Dini açıdan ilgi çekici yerler ve hac yerleri şunlardır:
- St. Paul Kilisesi ve kuyu (şimdi bir müzedir, ancak bazen orada Hristiyan ayinleri yapılabilmektedir).
- Caminin, Daniel Peygamber'in cenazesi olduğu söyleniyor.
- Antik Kanatlı at Pegasus'un hikayesi de Tarsus'u ilgilendirir. Pegasus'un Zeus'a sadık hizmeti nedeniyle Pegasus bir takımyıldızla onurlandırıldı. Hayatının son gününde Zeus onu bir takımyıldız haline getirdi, ardından Tarsus şehri yakınlarında yeryüzüne tek bir tüy düştü.
Türkiye döneminden:
- Tarsus Ulu Camii, Kırkkaşık Bedesten ve Bilal Habeşi Mescidi
- Eski hamamlar; beyaz mermer duvarlardaki koyu kahverengi lekelerin, hamamlarda pusuda öldürülen efsanevi Yılan Kral Şah Meran'ın kan lekeleri olduğu söyleniyor. ( bkz. Şahmeran Hamamı)
- Tarsus Amerikan Koleji; Osmanlı döneminde kurulmuş, bugün hala faaliyette.

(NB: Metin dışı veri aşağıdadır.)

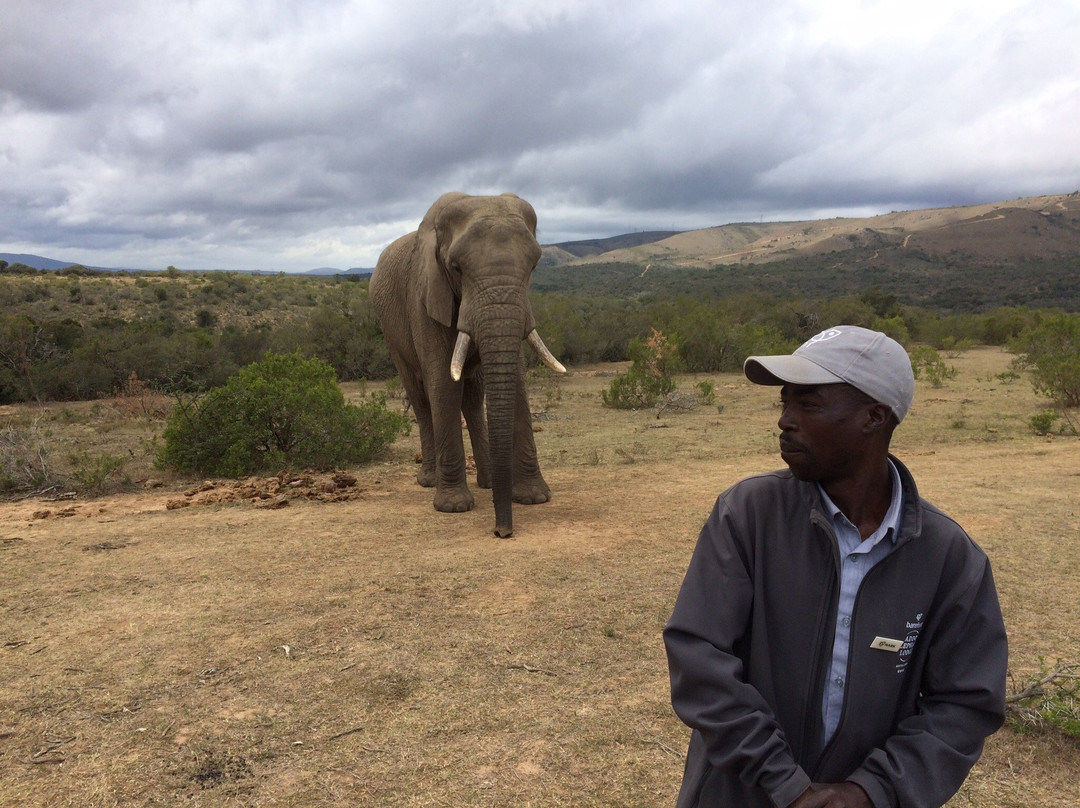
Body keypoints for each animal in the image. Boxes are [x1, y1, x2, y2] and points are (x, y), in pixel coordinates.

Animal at [370, 192, 566, 538]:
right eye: (456, 268)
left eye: (534, 265)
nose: (502, 532)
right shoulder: (424, 295)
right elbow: (443, 384)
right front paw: (453, 506)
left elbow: (516, 383)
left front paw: (534, 497)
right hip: (391, 332)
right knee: (420, 399)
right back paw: (429, 480)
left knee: (473, 399)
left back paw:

- Çanakkale Savaşı restore edilmeden önce boğazları savunmak için kullanılan mayın gemisi "Nusret (Nusrat)" Tarsus'ta; çatışmada kaybolanlar için bir anıt parkın parçası olmaktır.
Doğal güzelliğe sahip yerler şunlardır:
- Tarsus Şelalesi; Berdan barajının inşasından bu yana Tarsus nehri suyunun sulama için kanallara dağıtılması sonucu şelale artık sadece çok yoğun yağışların olduğu mevsimlerde görülebilmektedir.
- Karabucak Ormanı, a şehir merkezinin birkaç kilometre güneyindeki popüler piknik alanı
Önemli sakinler
- Mark Antony
- Cicero, Kilikya'nın Roma prokonsülü ( MÖ 51-50)
- Kleopatra
- Hıristiyan havari, misyoner, şehit ve aziz Paul the Apostle (Tarsus'lu Saul) burada doğdu ve kısa bir süre sonra
- Antipater, Stoacı filozof
- Halife Al-Ma'mun, Tarsus yakınlarında öldü
- Coca-Cola Company'nin eski CEO'su Muhtar Kent, Tarsus'a katıldı. Amerikan Koleji
- Gazeteci Oral Çalışlar, Tarsus'ta doğdu.
- Chrysippus, Stoacı filozof
- Hagnon of Tarsus, yazar ve filozof
- Hermogenes of Tarsus, retor
- Zeno of Tarsus, filozof
- Lokman the Physician
- Aziz Cyricus ve Julitta
- Kilikya Ermeni Krallığı Tarsus Başpiskoposu Lambronlu Aziz Nerses
- Canterbury Başpiskoposu Tarsus Aziz Theodore.
- Tarsus Bilal ibn Rabah'ın İslam'da ilk müezzin ya da dua eden kişinin cenazesi olduğunu iddia eden birkaç şehirden biri.
Galeri
İbrahim Paşa Casemate
Roma Yolu
Berdan şelalesi
Tarsus Amerikan Koleji, Stickler Binası
Şahmaran Heykeli (mitoloji)
Makam-ı Danyal Harabeleri Cami
Kiliseden dönüştürülen Eski Cami
Kırkkaşık Çarşısı
İbrahim Paşa Casemate
Roma Yolu
Berdan şelalesi
Tarsus Amerikan Koleji, Stickler Binası
Şahmaran Heykeli (mitoloji)
Makam-ı Danyal Camii Harabeleri
Kiliseden dönüştürülen Eski Cami
Kırkkaşık Çarşısı
Gugi Health: Improve your health, one day at a time!